Вера Кирилловна молчала.
— Вы не спросите, почему? Вы всегда были такие. Я скажу вам сам: мне надо ехать потому, что меня там не ждут, не хотят меня, не любят. Вы не ошиблись, я прежний, да, да, я все прежний, я тот же. И вот, вы возвращаете меня из смерти в жизнь для того, чтобы я ехал на унижение и, уж конечно, на полную несвободу.
— Васю там помнят, по крайней мере? — спросила Вера Кирилловна.
— Помнят ли? Да, помнят. Это единственное, что мне доподлинно известно, — беспомощно улыбнулся вдруг Шайбин. — Я получил три письма, но из них явствует, что меня во всяком случае заменили.
Вера Кирилловна встала.
— Знаете, Алеша, можно с ответом до завтра не ждать, — сказала она, — вы, конечно, не останетесь здесь. Завтра Илья поедет в Париж, и вы поедете вместе с ним.
Шайбин провел по лицу рукой.
— Завтра? Да, хорошо, я поеду завтра, — повторил он. — Спасибо. С Ильей? Вот это немного странно, но что же, ничего. Это, может быть, даже хорошо. Знаете, я не видел ее давно, с тех пор, как был в Париже; я приехал, едва вы уехали на юг. Вы не заметили, Вера, я всегда почему-то немного опаздываю?.. Я познакомился с нею случайно, она не бог весть какого была поведения; но у нее была сестра. Я полюбил сестру, она была замужем, у нее была дочка… Я не знал, на что решиться, и уехал. Той, может быть, было все равно, а может быть, и нет, а с сестрой случилось несчастье: она отравилась.
Шайбин тихо сел, едва договорив последние слова. Глаза его закрывались.
— Я устал с дороги, Вера, — покачнулся он вдруг, — я удивительно быстро стал уставать. Кроме того, я трус: муж той, которая отравилась, умер всего два месяца тому назад. До того я не смел вернуться.
Он говорил с трудом. Лицо его, немного женственное, нежное и сухое, слегка потемнело.
— Вам нехорошо? — спросила Вера Кирилловна, дотрагиваясь до него дрожащими руками.
— Нет, ничего, — ответил он, — но что сталось с девочкой, дочкой ее? И потом я хочу видеть ту, понимаете, которая не бог весть какого поведения. Я люблю ее.

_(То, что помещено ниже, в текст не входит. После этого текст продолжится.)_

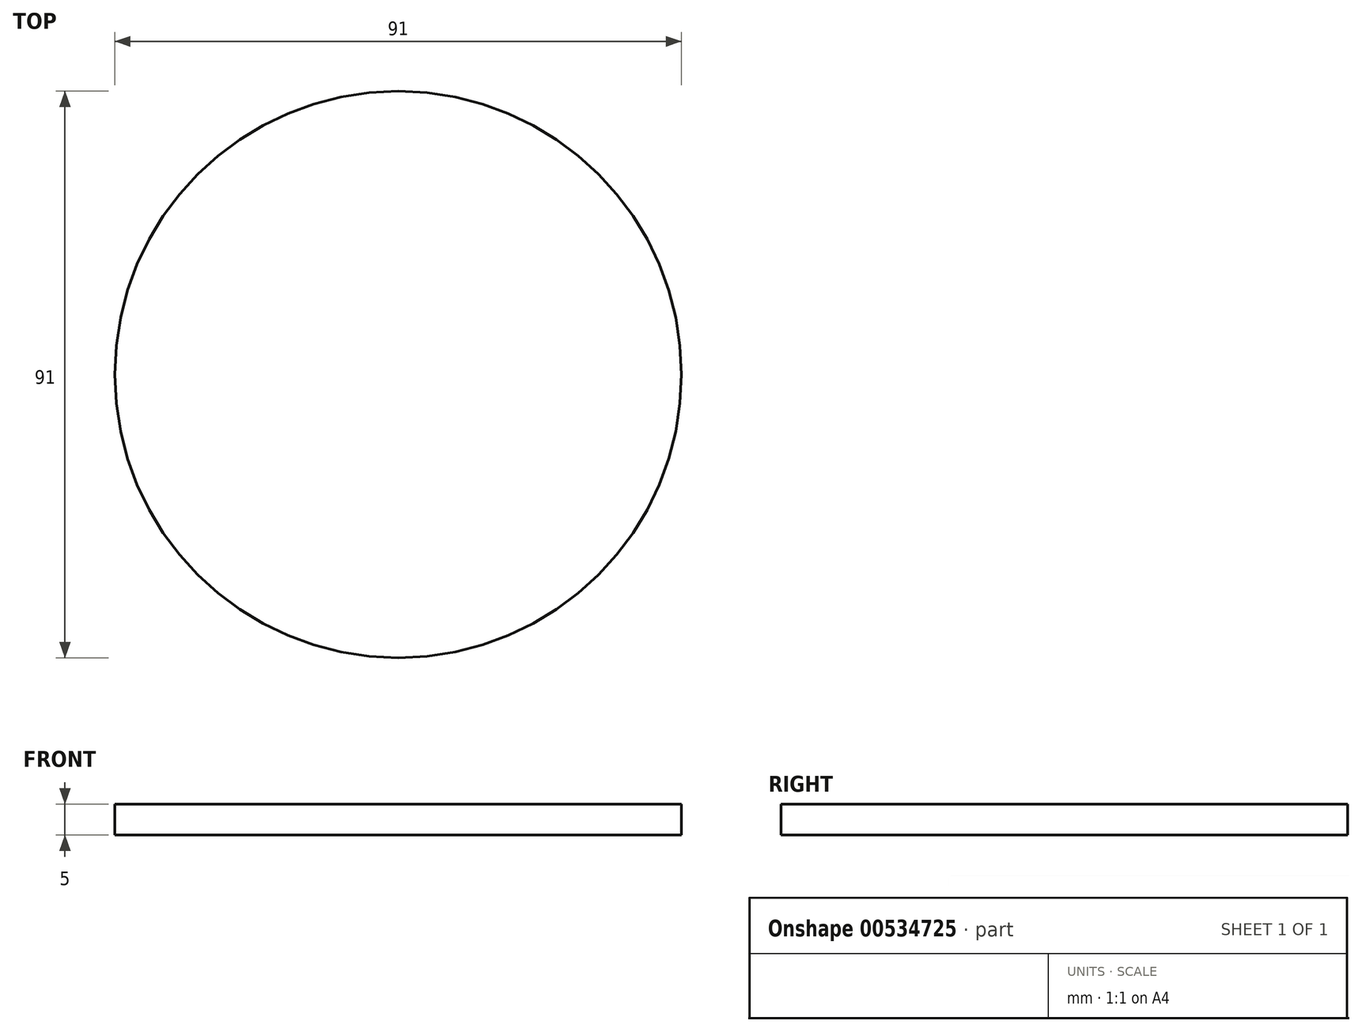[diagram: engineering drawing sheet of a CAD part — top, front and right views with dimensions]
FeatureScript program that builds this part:
annotation { "Feature Type Name" : "Feature", "Feature Type Description" : "" }
export const myFeature = defineFeature(function(context is Context, id is Id, definition is map)
    precondition{}
    {
        {
            var Q0;
            Q0=qCreatedBy(makeId("Top.planeOp"),FACE);
            var sketch = newSketch(context, id + "F0", { "sketchPlane" : qUnion([Q0])});
            skCircle(sketch, "E0", {"center": v(-46.3, 17.12) * mm, "radius": 45.5 * mm});
            skCircle(sketch, "E1", {"center": v(-46.3, 17.12) * mm, "radius": 45 * mm});
            skSolve(sketch);
        }
        {
            var Q0;
            Q0=sQuery(id+"F0.wireOp",EDGE,"E1");
            var Q1;
            Q1=sQuery(id+"F0.wireOp",EDGE,"E0");
            extrude(context, id + "F1", {"bodyType" : ToolBodyType.SURFACE, "surfaceEntities" : qUnion([Q0, Q1]), "depth" : 80 * mm, "offsetDistance" : 25 * mm});
        }
        {
            var Q0;
            Q0=qCreatedBy(makeId("Top.planeOp"),FACE);
            var sketch = newSketch(context, id + "F2", { "sketchPlane" : qUnion([Q0])});
            skCircle(sketch, "E2", {"center": v(-46.3, 17.12) * mm, "radius": 45.5 * mm});
            skSolve(sketch);
        }
        {
            var Q0;
            Q0=qSketchRegion(id+"F2",true);
            extrude(context, id + "F3", {"entities" : qUnion([Q0]), "depth" : 5 * mm, "offsetDistance" : 25 * mm});
        }
    });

Он взял руку Веры Кирилловны и прижал к глазам. Прошла минута, и Вера Кирилловна медленно наклонилась к нему. Губы ее коснулись его виска. Шайбин не шевельнулся. Она едва успела выпрямиться, как в комнату вошел Илья.
Шайбин открыл глаза, выронил руку Веры Кирилловны, но остался сидеть.

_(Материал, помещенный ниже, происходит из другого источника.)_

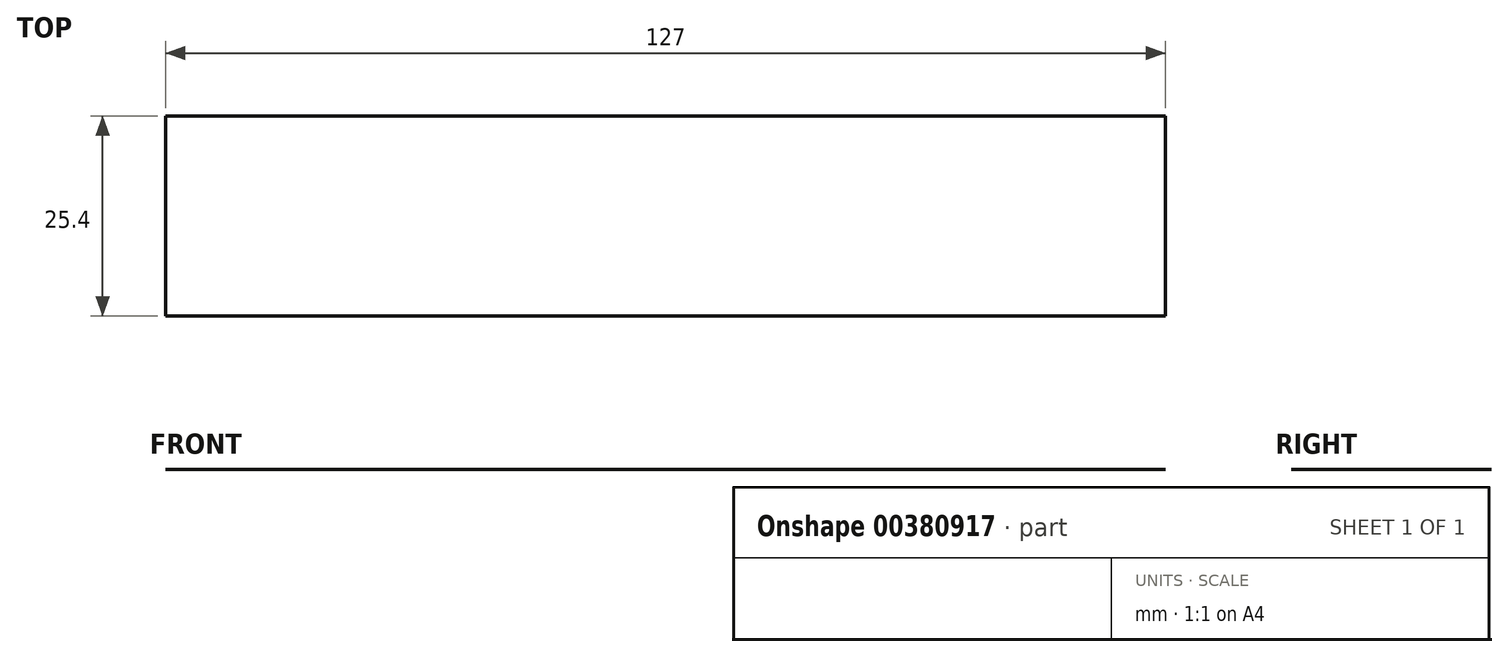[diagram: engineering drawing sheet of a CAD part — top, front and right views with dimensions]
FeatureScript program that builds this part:
annotation { "Feature Type Name" : "Feature", "Feature Type Description" : "" }
export const myFeature = defineFeature(function(context is Context, id is Id, definition is map)
    precondition{}
    {
        {
            var Q0;
            Q0=qCreatedBy(makeId("Front.planeOp"),FACE);
            var sketch = newSketch(context, id + "F0", { "sketchPlane" : qUnion([Q0])});
            skLineSegment(sketch, "E0", {"start": v(-97.39, 113.43) * mm, "end": v(-97.39, -44.19) * mm});
            skLineSegment(sketch, "E1", {"start": v(-97.39, -44.19) * mm, "end": v(29.61, -44.19) * mm});
            skLineSegment(sketch, "E2", {"start": v(29.61, -44.19) * mm, "end": v(29.61, 113.43) * mm});
            skLineSegment(sketch, "E3", {"start": v(29.61, 113.43) * mm, "end": v(-97.39, 113.43) * mm});
            skSolve(sketch);
        }
        {
            var Q0;
            Q0=sQuery(id+"F0.wireOp",EDGE,"E3");
            extrude(context, id + "F1", {"bodyType" : ToolBodyType.SURFACE, "surfaceEntities" : qUnion([Q0]), "depth" : 25.4 * mm, "offsetDistance" : 25.4 * mm});
        }
    });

— Здравствуйте, Алексей Иванович, — сказал Илья, — вот когда мы увиделись с вами.
Лицо Шайбина дернулось улыбкой, глаза блеснули, он силой сжал протянутую к нему руку Ильи.

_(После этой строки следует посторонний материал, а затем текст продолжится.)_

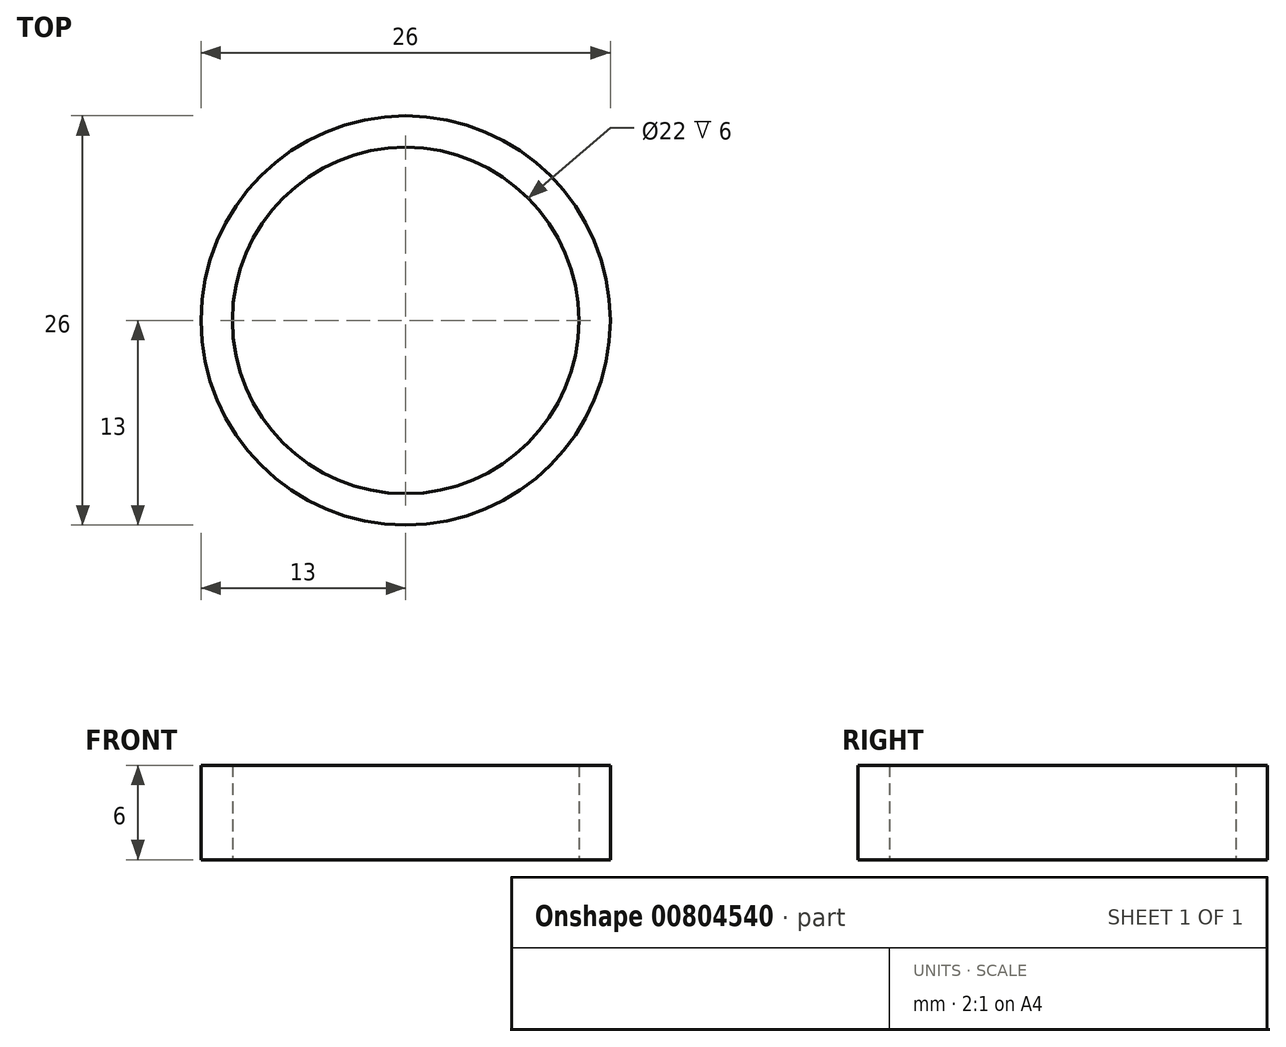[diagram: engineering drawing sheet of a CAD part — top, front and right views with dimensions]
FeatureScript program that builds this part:
annotation { "Feature Type Name" : "Feature", "Feature Type Description" : "" }
export const myFeature = defineFeature(function(context is Context, id is Id, definition is map)
    precondition{}
    {
        {
            var Q0;
            Q0=qCreatedBy(makeId("Top.planeOp"),FACE);
            var sketch = newSketch(context, id + "F0", { "sketchPlane" : qUnion([Q0])});
            skCircle(sketch, "E0", {"center": v(0, 0) * mm, "radius": 11 * mm});
            skCircle(sketch, "E1", {"center": v(0, 0) * mm, "radius": 13 * mm});
            skSolve(sketch);
        }
        {
            var Q0;
            Q0=makeQuery(id+"F0.imprint","IMPRINT",FACE,{"disambiguationData":[TD([[makeQuery(id+"F0.imprint","IMPRINT",EDGE,{"derivedFrom":sQuery(id+"F0.wireOp",EDGE,"E0")}),-1.0]])]});
            extrude(context, id + "F1", {"entities" : qUnion([Q0]), "depth" : 6 * mm, "offsetDistance" : 25 * mm});
        }
    });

— Здравствуйте, — сказал он, и видно было, что он едва владеет собой. — Ну, как вы? Что хорошенького пишет вам Анна Мартыновна?
Лицо Ильи стало темно-красным от прихлынувшей крови, он сделал неловкий шаг назад.
— Вы знаете Нюшу? — прошептал он.
Вера Кирилловна смотрела на них обоих.
Шайбин встал.
— Знаю ли я ее? Да. Я и вас знаю через нее… Но, кажется, надо идти обедать?
Илья неподвижно стоял в дверях. Шайбин подошел с нему, как сквозь сон, отстранил его от двери и вышел в кухню.
Стол был накрыт на три прибора, ни Васи, ни Марьянны не было. Шайбин сел первый, спиной к окну, как показалось ему — на хозяйское, просторное и почетное место. Ему дали жирного мясного супу и ломоть хлеба. Илья сел напротив. Широкая кастрюля с вареной зеленью стояла посреди стола. Вера Кирилловна то и дело вставала и прислуживала им.
Стол был выскоблен Марьянной поутру, и от него шел влажный запах чистого дерева. Старая парижская газета была разостлана на низком кухонном шкапчике, она пожелтела от времени и знакомые слова, примелькавшиеся Илье, побледнели. В этой газете когда-то было написано и о нем — так просто, упомянули его фамилию по одному делу — это X писал о колонии в Нижних Пиренеях.
Илья крупной солью посыпал свой хлеб. Зубы его, немного тупые с краев, были белы и сверкали на темном от загара лице, пыльные волосы были легки и торчали в разные стороны. Он был одет в холщовую рубашку и широкие штаны, засученные, как и рукава. На ногах он носил зеленые парусиновые туфли.